Butir Tugas A
Tulis ulang baris-baris catatan tanpa perubahan apa pun, mulai dari baris pertama catatan sampai dengan baris yang memuat "MÓNACO JGA177158-03".

Kutipan Dokumen
━━━━━━━━

Rabu, 07 Juni 2017

MAKALAH THAHARAH HADATS DAN NAJIS



BAB I
PENDAHULUAN
A.      Lantar Belakang
Dalam pembahasan fiqih, secara umum selalu diawali dengan uraian tentang thaharah. Secara khusus, dalam semua kitab atau buku fiqih ibadah selalu diawali dengan thaharah. Hal ini tidak lain karena thaharah ( bersuci ) mempunyai hubungan yang sangat erat dan tidak dapat dipisahkan dengan ibadah.
Sebaliknya, ibadah juga berkaitan erat dengan thaharah. Artinya, dalam melaksanakan suatu amalan ibadah, seseorang harus terlebih dahulu berada dalam keadaan bersih lagi suci, baik dari hadas besar maupun hadas kecil, termasuk sarana dan prasarana yang digunakan dalam beribadah, mulai dari pakaian, tempat ibadah dan lain sebagainya. Dengan kata lain, thaharah dengan ibadah ibarat dua sisi mata uang, dimana dimana antara satu sisi dengan sisi lainnya tidak dapat dipisahkan.
B.       Rumusan Masalah
1.      Apa pengertian thaharah, hadast dan najis?
2.      Bagaimana cara bersuci dari najis dan hadast?
3.      Apa pPengertian wudlu, tayamum dan mandi?
4.      Apa saja alat-alat untuk bersuci?
5.      Apa hikmah dari bersuci?










BAB II
PEMBAHASAN
A.      Pengertian Thaharah, Najis, dan Hadast
1.      Pengertian Thaharah
Secara bahasa, thaharah artinya membersihkan kotoran, baik kotoran yang berwujud maupun kotoran yang tidak berwujud.
Adapun secara istilah, thaharah artinya menghilangkan hadats, najis, dan kotoran dengan air atau tanah yang bersih. Dengan demikian, thaharah adalah menghilangkan kotoran yang masih melekat di badan yang membuat tidak sahnya shalat dan ibadah lain.
2.      Pengertian hadast
Hadats secara etimologi (bahasa), artinya tidak suci atau keadaan badan tidak suci – jadi tidak boleh shalat. Adapun menurut terminologi (istilah) Islam, hadats adalah keadaan badan yang tidak suci atau kotor dan dapat dihilangkan dengan cara berwudhu, mandi wajib, dan tayamum. Dengan demikian, dalam kondisi seperti ini dilarang (tidak sah) untuk mengerjakan ibadah yang menuntut keadaan badan bersih dari hadats dan najis, seperti shalat, thawaf, ’itikaf.
3.      Pengertian najis
Najis adalah suatu benda kotor menurut syara’ (hukum agama). Benda-benda najis itu meliputi :[1]
a.         Darah, dan nanah
b.         Bangkai, kecuali bangkai manusia, ikan laut, dan belalang
c.         Anjing dan babi
d.        Segala sesuatu yang dari dubur dan qubul
e.         Minuman keras, seperti arak
f.          Bagian atau anggota tubuh binatang yang terpotong dan sebagainya sewaktu masih hidup.
Selain itu, najis dibagi menjadi 3 yaitu:
a.         Najis ringan (Mukhofafah)

━━━━━━━━

Data yang Diberikan
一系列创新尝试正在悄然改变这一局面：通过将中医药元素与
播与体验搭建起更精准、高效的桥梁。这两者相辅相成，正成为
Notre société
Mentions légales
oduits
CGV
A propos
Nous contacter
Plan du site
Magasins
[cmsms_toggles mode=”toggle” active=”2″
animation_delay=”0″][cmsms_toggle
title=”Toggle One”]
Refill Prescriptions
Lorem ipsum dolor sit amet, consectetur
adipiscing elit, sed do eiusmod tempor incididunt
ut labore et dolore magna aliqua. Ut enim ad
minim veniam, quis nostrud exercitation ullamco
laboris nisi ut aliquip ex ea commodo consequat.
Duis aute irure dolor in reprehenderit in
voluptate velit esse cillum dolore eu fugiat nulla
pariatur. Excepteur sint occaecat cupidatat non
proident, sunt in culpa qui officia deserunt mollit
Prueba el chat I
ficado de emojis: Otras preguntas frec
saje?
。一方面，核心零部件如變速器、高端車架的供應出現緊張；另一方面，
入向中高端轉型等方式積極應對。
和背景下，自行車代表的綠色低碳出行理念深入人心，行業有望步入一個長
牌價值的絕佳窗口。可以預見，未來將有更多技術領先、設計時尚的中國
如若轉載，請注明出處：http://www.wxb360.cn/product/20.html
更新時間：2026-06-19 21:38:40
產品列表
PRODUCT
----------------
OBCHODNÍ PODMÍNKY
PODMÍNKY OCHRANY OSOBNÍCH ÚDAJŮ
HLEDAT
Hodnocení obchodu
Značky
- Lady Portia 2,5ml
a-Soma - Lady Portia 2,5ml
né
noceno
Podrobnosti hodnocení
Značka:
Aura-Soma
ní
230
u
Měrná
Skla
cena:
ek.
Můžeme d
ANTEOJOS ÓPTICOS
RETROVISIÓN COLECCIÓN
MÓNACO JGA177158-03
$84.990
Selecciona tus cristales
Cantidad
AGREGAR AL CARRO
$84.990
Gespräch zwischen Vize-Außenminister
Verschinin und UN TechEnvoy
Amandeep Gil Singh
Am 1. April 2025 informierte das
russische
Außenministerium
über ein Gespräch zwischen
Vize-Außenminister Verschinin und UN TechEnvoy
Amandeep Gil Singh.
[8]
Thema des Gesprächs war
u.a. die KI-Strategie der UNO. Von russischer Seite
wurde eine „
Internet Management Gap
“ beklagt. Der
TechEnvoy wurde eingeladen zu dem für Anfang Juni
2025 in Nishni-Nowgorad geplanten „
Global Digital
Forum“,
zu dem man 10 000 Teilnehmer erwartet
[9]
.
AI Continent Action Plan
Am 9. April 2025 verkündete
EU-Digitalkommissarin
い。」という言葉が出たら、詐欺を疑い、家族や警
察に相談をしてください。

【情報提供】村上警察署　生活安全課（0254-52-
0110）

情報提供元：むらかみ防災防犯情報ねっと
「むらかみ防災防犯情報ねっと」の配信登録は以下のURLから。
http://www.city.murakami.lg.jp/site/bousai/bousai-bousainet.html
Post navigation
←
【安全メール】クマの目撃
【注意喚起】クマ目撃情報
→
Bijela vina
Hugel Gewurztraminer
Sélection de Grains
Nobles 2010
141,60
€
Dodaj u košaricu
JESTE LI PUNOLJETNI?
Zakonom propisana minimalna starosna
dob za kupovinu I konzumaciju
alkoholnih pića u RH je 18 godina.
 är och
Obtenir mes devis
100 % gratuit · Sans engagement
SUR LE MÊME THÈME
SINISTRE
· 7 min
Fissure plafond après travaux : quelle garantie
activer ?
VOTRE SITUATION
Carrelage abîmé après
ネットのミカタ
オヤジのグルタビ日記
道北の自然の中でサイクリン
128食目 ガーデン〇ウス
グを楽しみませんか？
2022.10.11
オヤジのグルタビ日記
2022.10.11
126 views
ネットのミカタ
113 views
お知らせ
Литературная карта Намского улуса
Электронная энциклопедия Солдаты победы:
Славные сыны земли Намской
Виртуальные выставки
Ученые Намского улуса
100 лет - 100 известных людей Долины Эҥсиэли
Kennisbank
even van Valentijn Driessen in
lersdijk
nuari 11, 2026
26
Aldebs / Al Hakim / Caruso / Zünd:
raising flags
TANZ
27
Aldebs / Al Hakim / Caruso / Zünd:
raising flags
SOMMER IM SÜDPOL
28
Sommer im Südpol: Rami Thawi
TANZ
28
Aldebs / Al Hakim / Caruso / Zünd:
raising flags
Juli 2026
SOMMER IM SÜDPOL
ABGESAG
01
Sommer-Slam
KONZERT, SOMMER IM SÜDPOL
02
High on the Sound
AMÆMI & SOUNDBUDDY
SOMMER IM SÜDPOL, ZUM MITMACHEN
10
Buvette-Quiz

━━━━━━━━

Butir Tugas B
Menurut makalah tentang thaharah, apa arti thaharah secara bahasa?

Kotak Jawaban A
一系列创新尝试正在悄然改变这一局面：通过将中医药元素与
播与体验搭建起更精准、高效的桥梁。这两者相辅相成，正成为
Notre société
Mentions légales
oduits
CGV
A propos
Nous contacter
Plan du site
Magasins
[cmsms_toggles mode=”toggle” active=”2″
animation_delay=”0″][cmsms_toggle
title=”Toggle One”]
Refill Prescriptions
Lorem ipsum dolor sit amet, consectetur
adipiscing elit, sed do eiusmod tempor incididunt
ut labore et dolore magna aliqua. Ut enim ad
minim veniam, quis nostrud exercitation ullamco
laboris nisi ut aliquip ex ea commodo consequat.
Duis aute irure dolor in reprehenderit in
voluptate velit esse cillum dolore eu fugiat nulla
pariatur. Excepteur sint occaecat cupidatat non
proident, sunt in culpa qui officia deserunt mollit
Prueba el chat I
ficado de emojis: Otras preguntas frec
saje?
。一方面，核心零部件如變速器、高端車架的供應出現緊張；另一方面，
入向中高端轉型等方式積極應對。
和背景下，自行車代表的綠色低碳出行理念深入人心，行業有望步入一個長
牌價值的絕佳窗口。可以預見，未來將有更多技術領先、設計時尚的中國
如若轉載，請注明出處：http://www.wxb360.cn/product/20.html
更新時間：2026-06-19 21:38:40
產品列表
PRODUCT
----------------
OBCHODNÍ PODMÍNKY
PODMÍNKY OCHRANY OSOBNÍCH ÚDAJŮ
HLEDAT
Hodnocení obchodu
Značky
- Lady Portia 2,5ml
a-Soma - Lady Portia 2,5ml
né
noceno
Podrobnosti hodnocení
Značka:
Aura-Soma
ní
230
u
Měrná
Skla
cena:
ek.
Můžeme d
ANTEOJOS ÓPTICOS
RETROVISIÓN COLECCIÓN
MÓNACO JGA177158-03

Kotak Jawaban B
Membersihkan kotoran, baik kotoran yang berwujud maupun kotoran yang tidak berwujud.